> **Consigne 1**
Réponds à ces questions d'après le texte sur les pertes apparentes.
(a) Combien de jours avant ou après la disposition du bien compte la période pendant laquelle l'achat d'un bien identique entre en jeu ?
(b) Comment est réputée une perte apparente ?
(c) Dans quel cadre sont réalisées les pertes qui se qualifieront d'apparentes selon la dernière phrase ?
> **Consigne 2**
Dresse la liste de toutes les conditions qui, réunies, font qu'une perte est considérée comme apparente dans le texte sur les pertes apparentes.
> **Consigne 3**
Recopie tel quel le passage du texte sur les pertes apparentes qui va de « Certaines pertes réalisées » à « l’identité des cédants. ».
==== Texte choisi ====
Lorsqu’un contribuable dispose d’un bien à perte et que lui ou une personne qui lui est affiliée acquiert un bien identique dans une période de 30 jours avant ou 30 jours après la disposition et qu’il le détient toujours à la fin de la période de 30 jours après la disposition, la perte est alors considérée être une perte apparente qui ne peut être déduite des gains en capital puisqu’elle est réputée nulle. Les règles de perte apparente ne s’appliqueront pas si le contribuable ou une personne qui lui est affiliée achète un bien identique dans les 30 jours avant la disposition du bien ou dans les 30 jours après, mais ne le détient plus le 30e jour suivant la date de la disposition.

Pertes apparentes et pertes suspendues

Certaines pertes réalisées dans le cadre de transactions entre personnes affiliées se qualifieront d’apparentes et leur utilisation sera restreinte ou suspendue selon l’identité des cédants.
==== Données fournies ====
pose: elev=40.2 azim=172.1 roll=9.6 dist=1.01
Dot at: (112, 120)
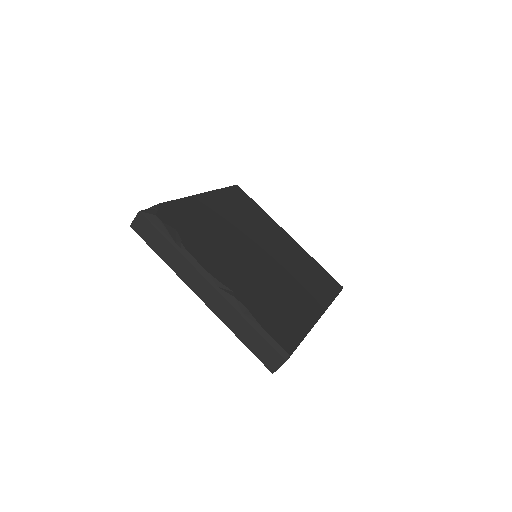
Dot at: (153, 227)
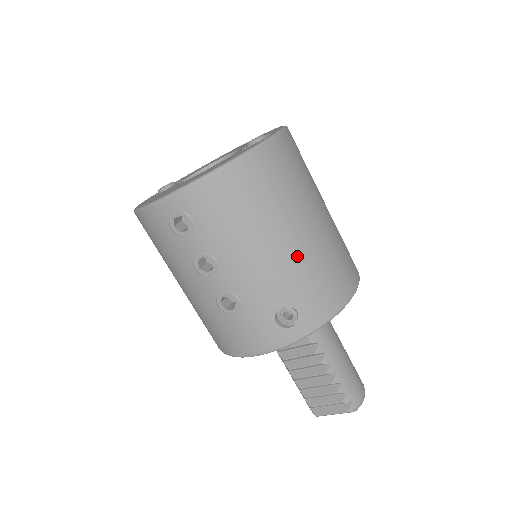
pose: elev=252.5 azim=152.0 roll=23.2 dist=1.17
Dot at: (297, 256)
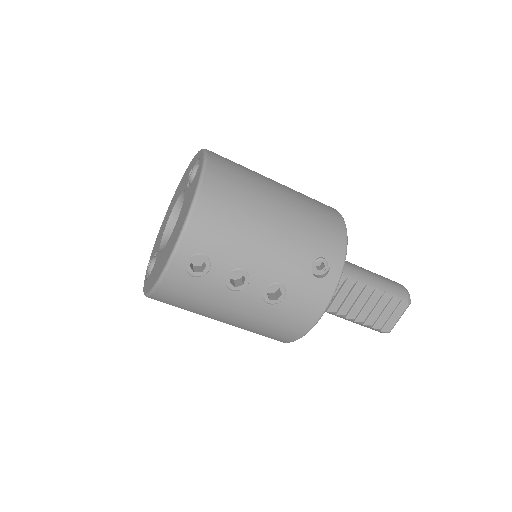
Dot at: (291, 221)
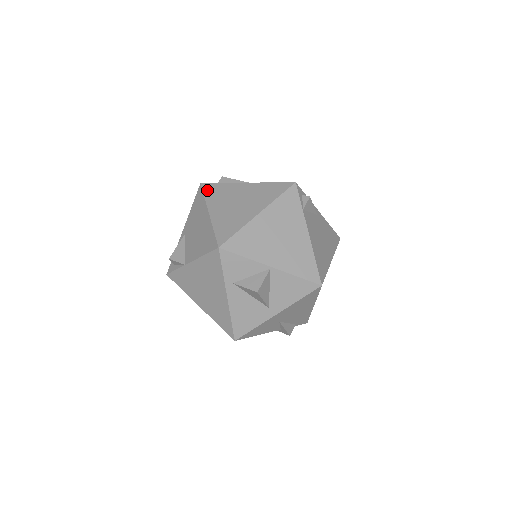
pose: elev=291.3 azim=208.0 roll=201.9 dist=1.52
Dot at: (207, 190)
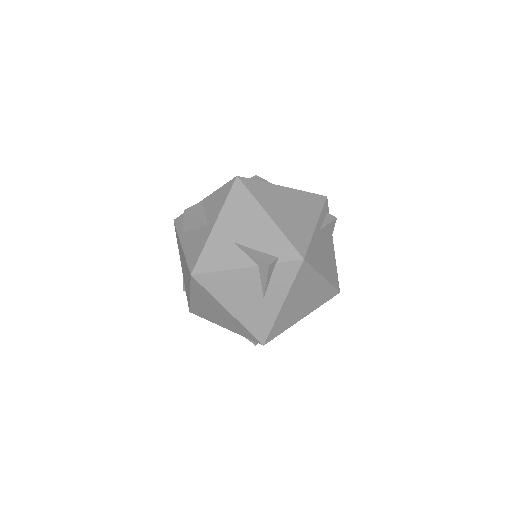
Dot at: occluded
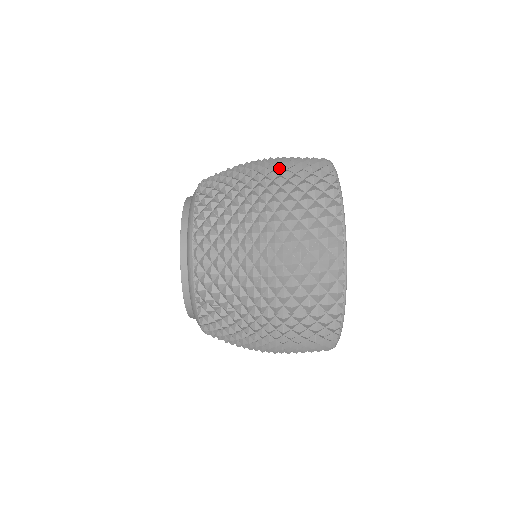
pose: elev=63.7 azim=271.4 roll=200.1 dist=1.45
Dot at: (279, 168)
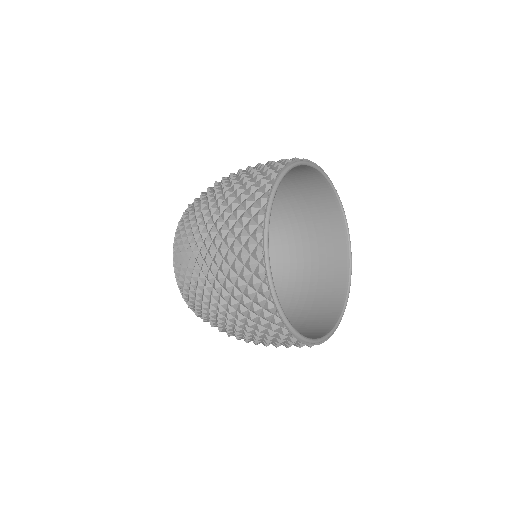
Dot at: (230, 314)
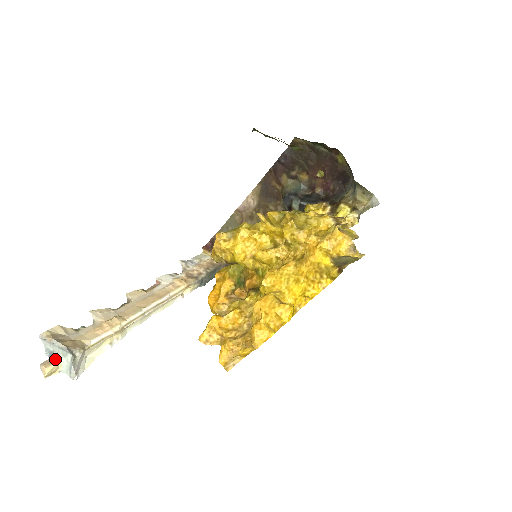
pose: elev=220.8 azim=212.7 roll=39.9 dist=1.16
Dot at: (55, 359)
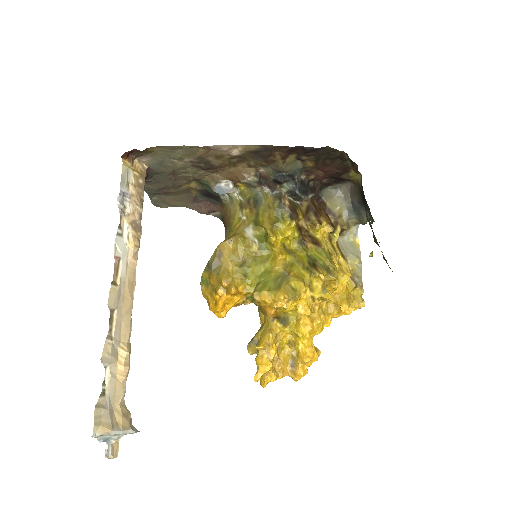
====
> **Réponse 1**
(a) 30 jours.
(b) Elle est réputée nulle.
(c) Dans le cadre de transactions entre personnes affiliées.

> **Réponse 2**
- Le contribuable dispose d'un bien à perte.
- Lui ou une personne qui lui est affiliée acquiert un bien identique dans une période de 30 jours avant ou 30 jours après la disposition.
- Il détient toujours ce bien à la fin de la période de 30 jours après la disposition.

> **Réponse 3**
Certaines pertes réalisées dans le cadre de transactions entre personnes affiliées se qualifieront d’apparentes et leur utilisation sera restreinte ou suspendue selon l’identité des cédants.